I am thankful to have made it this far. It's now been thirteen years since my hemochromatosis diagnosis and more than twelve since the resulting cirrhosis was identified. The latter came with a bonus diagnosis of "probable" hepatocellular carcinoma. At that time, I got rerouted to a liver cancer specialist. Multiple biopsies did not turn up any cancer cells, but "that doesn't mean the cancer isn't there," said the specialist. Although he told me I might go one to ten years before a transplant was needed, I was immediately turned over to the transplant center for a full medical and wallet workup. It was distressing to hear my husband . . . complain to the one transplant doctor . . . uh, Recalculating, recalculating. . . .
Well, it looks like I got lost there.

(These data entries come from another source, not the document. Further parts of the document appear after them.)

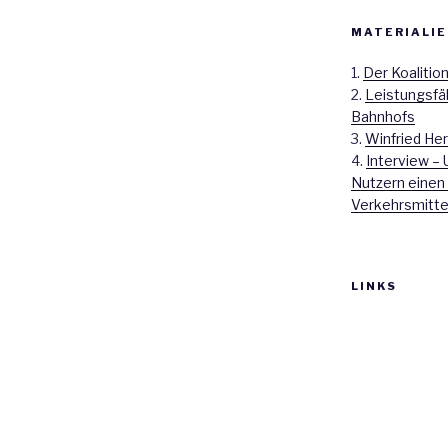
MATERIALIE
1.
Der Koalitio
2.
Leistungsfä
Bahnhofs
3.
Winfried Her
4.
Interview – 
Nutzern einen
Verkehrsmitte
LINKS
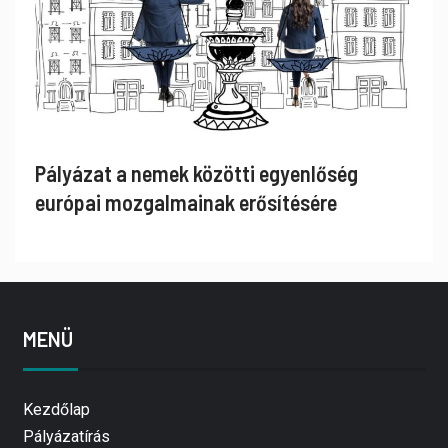
Pályázat a nemek közötti egyenlőség
európai mozgalmainak erősítésére
MENÜ
Kezdőlap
Pályázatírás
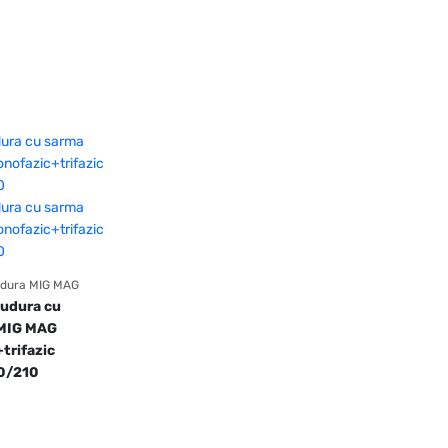
udura MIG MAG
udura cu 
MIG MAG 
trifazic 
0/210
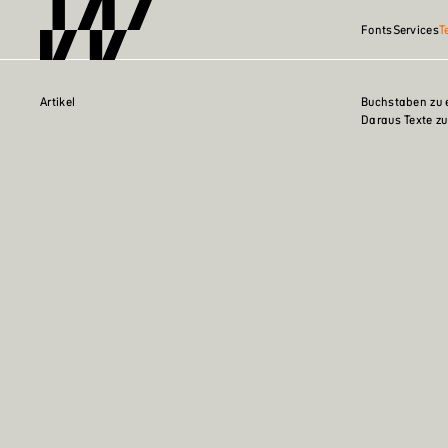
Fonts
Services
T
Artikel
Buchstaben zu e
Daraus Texte zu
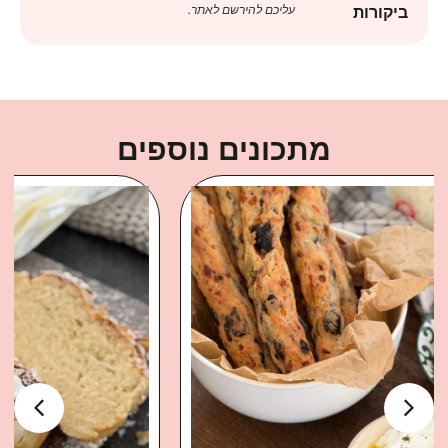
עליכם להירשם לאתר.
ביקורות
מתכונים נוספים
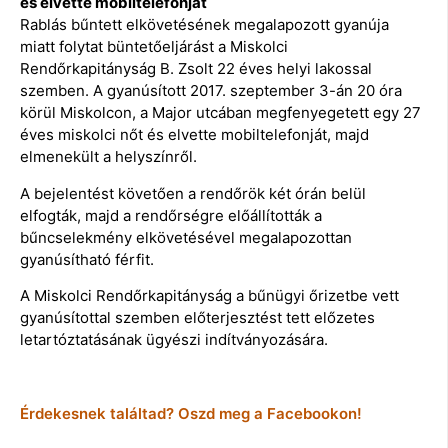
és elvette mobiltelefonját
Rablás bűntett elkövetésének megalapozott gyanúja
miatt folytat büntetőeljárást a Miskolci
Rendőrkapitányság B. Zsolt 22 éves helyi lakossal
szemben. A gyanúsított 2017. szeptember 3-án 20 óra
körül Miskolcon, a Major utcában megfenyegetett egy 27
éves miskolci nőt és elvette mobiltelefonját, majd
elmenekült a helyszínről.
A bejelentést követően a rendőrök két órán belül
elfogták, majd a rendőrségre előállították a
bűncselekmény elkövetésével megalapozottan
gyanúsítható férfit.
A Miskolci Rendőrkapitányság a bűnügyi őrizetbe vett
gyanúsítottal szemben előterjesztést tett előzetes
letartóztatásának ügyészi indítványozására.
Érdekesnek találtad? Oszd meg a Facebookon!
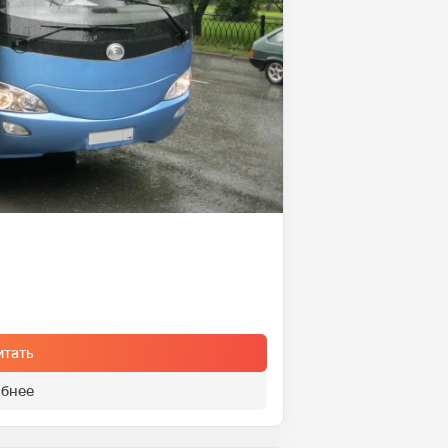
итать
бнее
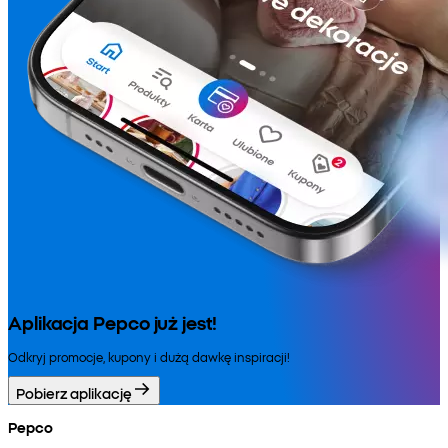
Aplikacja Pepco już jest!
Odkryj promocje, kupony i dużą dawkę inspiracji!
Pobierz aplikację
Pepco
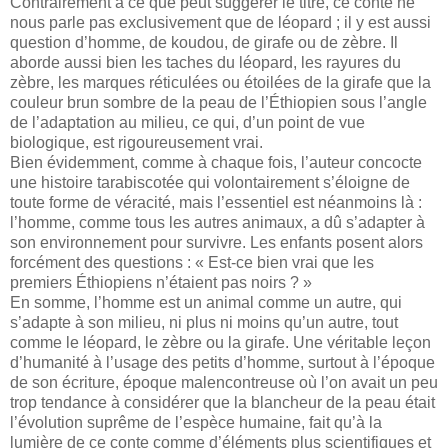
Contrairement à ce que peut suggérer le titre, ce conte ne
nous parle pas exclusivement que de léopard ; il y est aussi
question d’homme, de koudou, de girafe ou de zèbre. Il
aborde aussi bien les taches du léopard, les rayures du
zèbre, les marques réticulées ou étoilées de la girafe que la
couleur brun sombre de la peau de l’Éthiopien sous l’angle
de l’adaptation au milieu, ce qui, d’un point de vue
biologique, est rigoureusement vrai.
Bien évidemment, comme à chaque fois, l’auteur concocte
une histoire tarabiscotée qui volontairement s’éloigne de
toute forme de véracité, mais l’essentiel est néanmoins là :
l’homme, comme tous les autres animaux, a dû s’adapter à
son environnement pour survivre. Les enfants posent alors
forcément des questions : « Est-ce bien vrai que les
premiers Éthiopiens n’étaient pas noirs ? »
En somme, l’homme est un animal comme un autre, qui
s’adapte à son milieu, ni plus ni moins qu’un autre, tout
comme le léopard, le zèbre ou la girafe. Une véritable leçon
d’humanité à l’usage des petits d’homme, surtout à l’époque
de son écriture, époque malencontreuse où l’on avait un peu
trop tendance à considérer que la blancheur de la peau était
l’évolution suprême de l’espèce humaine, fait qu’à la
lumière de ce conte comme d’éléments plus scientifiques et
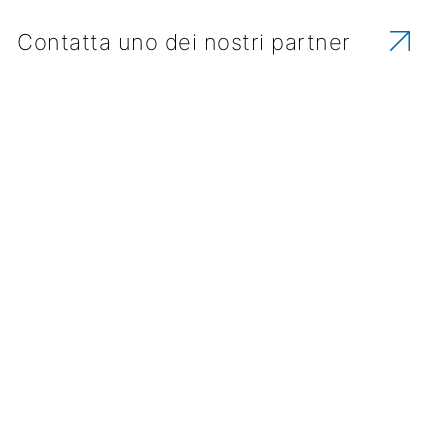
Contatta uno dei nostri partner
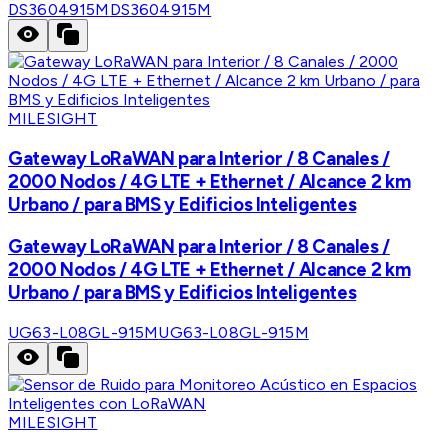
DS3604915M
DS3604915M
MILESIGHT
Gateway LoRaWAN para Interior / 8 Canales /
2000 Nodos / 4G LTE + Ethernet / Alcance 2 km
Urbano / para BMS y Edificios Inteligentes
Gateway LoRaWAN para Interior / 8 Canales /
2000 Nodos / 4G LTE + Ethernet / Alcance 2 km
Urbano / para BMS y Edificios Inteligentes
UG63-L08GL-915M
UG63-L08GL-915M
MILESIGHT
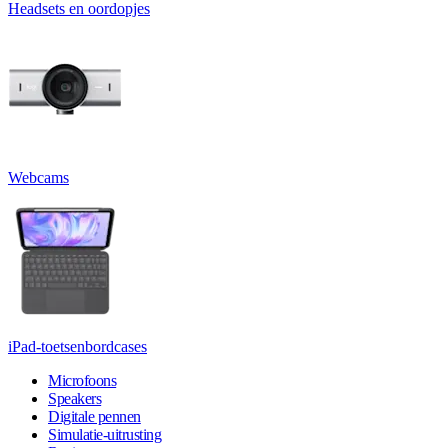
Headsets en oordopjes
Webcams
iPad-toetsenbordcases
Microfoons
Speakers
Digitale pennen
Simulatie-uitrusting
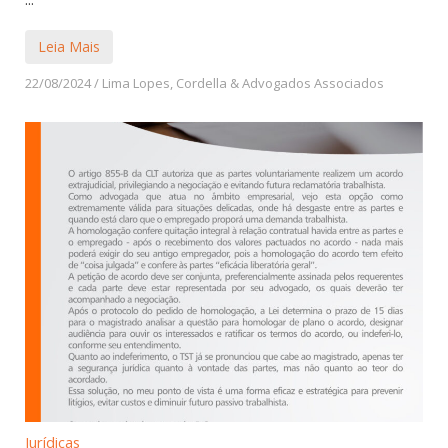
Leia Mais
22/08/2024
/
Lima Lopes, Cordella & Advogados Associados
Jurídicas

What I meant to say was that I'm thankful to still be cancer free twelve years later and to have been passed back to the liver clinic for care. The transplant center, though world famous and named after the surgeon who was the first to do a liver transplant, has some issues that disturbed me then and scare me now. When they scheduled me for a followup, to which I dragged my parents from their home 1,500 miles away, I was floored to discover my doctor was out . . . of the country and . . . Recalculating, recalculating. . . .
I guess I'm still feeling sort of disoriented with this attempt to shift to the cup-runneth-over perspective. It's amazingly difficult to beat down the beast of insecurity and fear-of-the-future, which seldom let me enjoy the relatively quiescent present. I regret having focused so intensely on the comments my spouse made during that premature transplant "interview," but I'm thankful we have not had to revisit that discussion. The longer we can ignore the inevitable crisis of whatever sort, the happier he will be, so I should be thankful for that, too.
It's been a gorgeous autumn here, with a blazing glory of leaves, and I've had a few opportunities to drive through the rural countryside and marvel in the beauty. At home, I can shut myself in, do my freelance work, and try to forget about elections, my asthma, my aging parent, and my anosmia (loss of the sense of smell/flavor). And I'm thinking, okay, are we there yet? Have I made it to thanksgiving?